I'm in, thank you sir!


----------



## Whitewolf (Mar 13, 2014)

I am in..thanks for the shot at my first slingshot...

Dennis


----------



## BlackBob (Mar 8, 2013)

ChapmanHands said:


> BlackBob said:
> 
> 
> > The members of this forum have helped myself and so many people in so many ways that I have to nominate Knight Knight founder member.
> ...


Oops sorry mate I was a little tired when doing it, it is now ammended to I'm in . Thanks for organising.


----------



## JJH (Oct 2, 2013)

I'm in thanks for the chance


----------



## ChapmanHands (Oct 14, 2013)

Whitewolf said:


> I am in..thanks for the shot at my first slingshot...
> 
> Dennis


Man, good luck Wolf! Everybody needs at least one!


----------



## newbslingshotter (Apr 7, 2014)

As my first post on the forum, i would like to participate in this giveaway.


----------



## Sunchierefram (Nov 16, 2013)

Whitewolf said:


> I am in..thanks for the shot at my first slingshot...
> 
> Dennis


You mean you currently don't have one?


----------



## logo96 (Jun 29, 2011)

Count me in! Thank you for the giveaway


----------



## JonM (Aug 17, 2013)

Thanx, I'm in


----------



## ChapmanHands (Oct 14, 2013)

I hope nobody minds I did the drawing an hour early, my eyes are heavy and don't think I am going to make it to midnight.

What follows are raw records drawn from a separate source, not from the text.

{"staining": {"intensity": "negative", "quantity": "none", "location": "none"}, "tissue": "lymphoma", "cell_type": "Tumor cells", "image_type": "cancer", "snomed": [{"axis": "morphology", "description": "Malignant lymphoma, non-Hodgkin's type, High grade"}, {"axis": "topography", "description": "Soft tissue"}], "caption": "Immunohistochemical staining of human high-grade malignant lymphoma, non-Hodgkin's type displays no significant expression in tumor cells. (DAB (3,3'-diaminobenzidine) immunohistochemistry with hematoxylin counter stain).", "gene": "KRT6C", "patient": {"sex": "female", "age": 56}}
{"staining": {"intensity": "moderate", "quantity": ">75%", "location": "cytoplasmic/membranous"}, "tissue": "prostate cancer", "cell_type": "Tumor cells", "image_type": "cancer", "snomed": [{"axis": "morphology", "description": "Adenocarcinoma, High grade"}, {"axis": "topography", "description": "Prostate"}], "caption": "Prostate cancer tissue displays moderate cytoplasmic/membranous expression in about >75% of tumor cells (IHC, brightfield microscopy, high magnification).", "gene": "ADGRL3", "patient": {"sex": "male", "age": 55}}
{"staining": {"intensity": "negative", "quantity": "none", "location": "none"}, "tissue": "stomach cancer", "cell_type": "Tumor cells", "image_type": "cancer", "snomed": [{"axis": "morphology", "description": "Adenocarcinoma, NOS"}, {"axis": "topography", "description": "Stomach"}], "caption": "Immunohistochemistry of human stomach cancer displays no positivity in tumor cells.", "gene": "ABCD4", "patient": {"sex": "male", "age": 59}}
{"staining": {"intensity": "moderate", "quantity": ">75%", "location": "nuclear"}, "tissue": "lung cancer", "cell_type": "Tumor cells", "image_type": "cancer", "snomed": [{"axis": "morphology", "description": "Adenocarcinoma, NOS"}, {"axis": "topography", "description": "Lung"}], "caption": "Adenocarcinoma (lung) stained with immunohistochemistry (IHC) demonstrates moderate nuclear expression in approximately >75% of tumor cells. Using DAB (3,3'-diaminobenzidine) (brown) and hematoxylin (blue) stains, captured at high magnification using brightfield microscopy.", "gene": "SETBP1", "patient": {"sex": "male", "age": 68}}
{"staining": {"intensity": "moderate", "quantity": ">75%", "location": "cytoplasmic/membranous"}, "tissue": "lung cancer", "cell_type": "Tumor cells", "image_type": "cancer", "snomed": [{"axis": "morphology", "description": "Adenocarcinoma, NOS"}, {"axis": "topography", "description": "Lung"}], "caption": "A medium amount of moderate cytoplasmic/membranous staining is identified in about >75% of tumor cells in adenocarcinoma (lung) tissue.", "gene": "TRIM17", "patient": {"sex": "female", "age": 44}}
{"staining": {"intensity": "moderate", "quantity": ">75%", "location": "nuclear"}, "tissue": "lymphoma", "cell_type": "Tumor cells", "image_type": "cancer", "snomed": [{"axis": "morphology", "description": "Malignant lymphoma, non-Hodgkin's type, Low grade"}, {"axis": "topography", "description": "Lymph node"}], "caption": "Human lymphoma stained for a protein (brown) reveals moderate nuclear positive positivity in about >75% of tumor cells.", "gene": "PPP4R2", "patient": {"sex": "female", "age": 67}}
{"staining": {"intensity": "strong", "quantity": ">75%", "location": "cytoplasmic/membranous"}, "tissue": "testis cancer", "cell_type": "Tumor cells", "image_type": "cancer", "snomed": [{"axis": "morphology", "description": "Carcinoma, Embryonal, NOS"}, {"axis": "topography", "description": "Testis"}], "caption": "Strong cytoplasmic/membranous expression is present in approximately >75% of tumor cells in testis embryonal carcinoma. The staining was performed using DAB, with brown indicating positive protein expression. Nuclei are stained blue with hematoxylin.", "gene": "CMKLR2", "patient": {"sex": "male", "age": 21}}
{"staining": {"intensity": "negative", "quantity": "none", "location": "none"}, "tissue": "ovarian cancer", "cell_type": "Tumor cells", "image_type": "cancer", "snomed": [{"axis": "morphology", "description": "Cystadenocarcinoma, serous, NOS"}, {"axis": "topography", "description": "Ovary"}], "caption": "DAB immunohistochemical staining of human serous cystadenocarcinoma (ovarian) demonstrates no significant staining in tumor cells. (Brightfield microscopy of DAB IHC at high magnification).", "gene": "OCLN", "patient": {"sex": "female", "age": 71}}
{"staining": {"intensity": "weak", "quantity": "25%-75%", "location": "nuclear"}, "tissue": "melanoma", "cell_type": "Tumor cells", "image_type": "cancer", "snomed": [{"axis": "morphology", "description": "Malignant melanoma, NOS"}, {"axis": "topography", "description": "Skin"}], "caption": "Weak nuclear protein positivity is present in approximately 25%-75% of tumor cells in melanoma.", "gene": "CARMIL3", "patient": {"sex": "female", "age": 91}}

The winner of the drawing is..

CanH8ter!

Congratulations man, pm me your address and name and I will be getting your package out immediately. I think you are really going to enjoy it man.


----------



## Sunchierefram (Nov 16, 2013)

Congratulations CanH8ter!!!!!


----------



## ghost0311/8541 (Jan 6, 2013)

Way to go canh8ter.


----------



## GrayWolf (May 14, 2012)

Congrats to Canh8ter!!

And thanks Chapmanhands for a great giveaway.

Todd


----------



## flipgun (Nov 14, 2012)

Congrats CanH8ter! (Though I am SURE that I would have won an hour later!) :neener:


----------



## SmilingFury (Jul 2, 2013)

Congrats Canh8r! Enjoy the new toys!


----------



## E.G. (Mar 27, 2014)

Congratulations CanH8ter!


----------



## ChapmanHands (Oct 14, 2013)

flipgun said:


> Congrats CanH8ter! (Though I am SURE that I would have won an hour later!) :neener:


Yes, I agree you def would have had it, it is a government conspiracy! Lmao, sorry flipgun!


----------



## TSM (Oct 8, 2013)

Congrats CanH8ter!


----------



## ryguy27 (Nov 8, 2013)

Thanks For The Giveaway, And Congrats To Canh8ter!


----------



## Marnix (Mar 29, 2014)

Gratz CanH8ter


----------



## big t (Mar 10, 2012)

Congrats man that's sweet


----------



## cueball.tech (Jan 3, 2014)

Awesome giveaway... Congrats to canh8ter


----------



## HP Slingshots (Jun 12, 2013)

Id like to participant mate  lovely gesture back to the community mate 

-Epic


----------



## ChapmanHands (Oct 14, 2013)

EpicAussie888 said:


> Id like to participant mate  lovely gesture back to the community mate
> 
> -Epic


Sorry man, you missed the drawing, it was last night at midnight


----------



## CanH8r (Dec 3, 2013)

ChapmanHands said:


> I hope nobody minds I did the drawing an hour early, my eyes are heavy and don't think I am going to make it to midnight.
> The winner of the drawing is..
> CanH8ter!
> Congratulations man, pm me your address and name and I will be getting your package out immediately. I think you are really going to enjoy it man.


Holy Cow! I won!! I am sooo ecstatic about this. If you knew me you would know that I never win stuff like this! Thank you so much ChapmanHands for #1 havinig the give away, and #2 for having to PM me to tell me I won! Holy Mosses... I won! Thank you again ChapmanHands, and thank you Slingshot Forum. What a wonderful place to come and visit whenever I get a chance during my busy day. Places where goodwill towards others, and random acts of kindness are becoming harder and harder to find these days. It is soo refreshing to be a part of a forum like this!

Sincerely,

Jeff (Canh8r)


----------



## Mr.Teh (Feb 28, 2012)

Congratulation CanH8r !!


----------



## Hound (Apr 5, 2014)

Congrats!


----------



## wolf98 (Mar 2, 2014)

Congratulations CanH8ter enjoy the new slingshot


----------



## ChapmanHands (Oct 14, 2013)

CanH8r said:


> ChapmanHands said:
> 
> 
> > I hope nobody minds I did the drawing an hour early, my eyes are heavy and don't think I am going to make it to midnight.
> ...


That's what's up Jeff, exactly what many on this forum are all about. Not many people around where I live that get all zany about slingshots, so this forum is a great place for community indeed.I will have your package shipped first thing tomorrow, enjoy man!


----------



## HerecomestheBOOM (May 9, 2013)

Congrats to the winner, & thanks again for the opportunity Chapman!


----------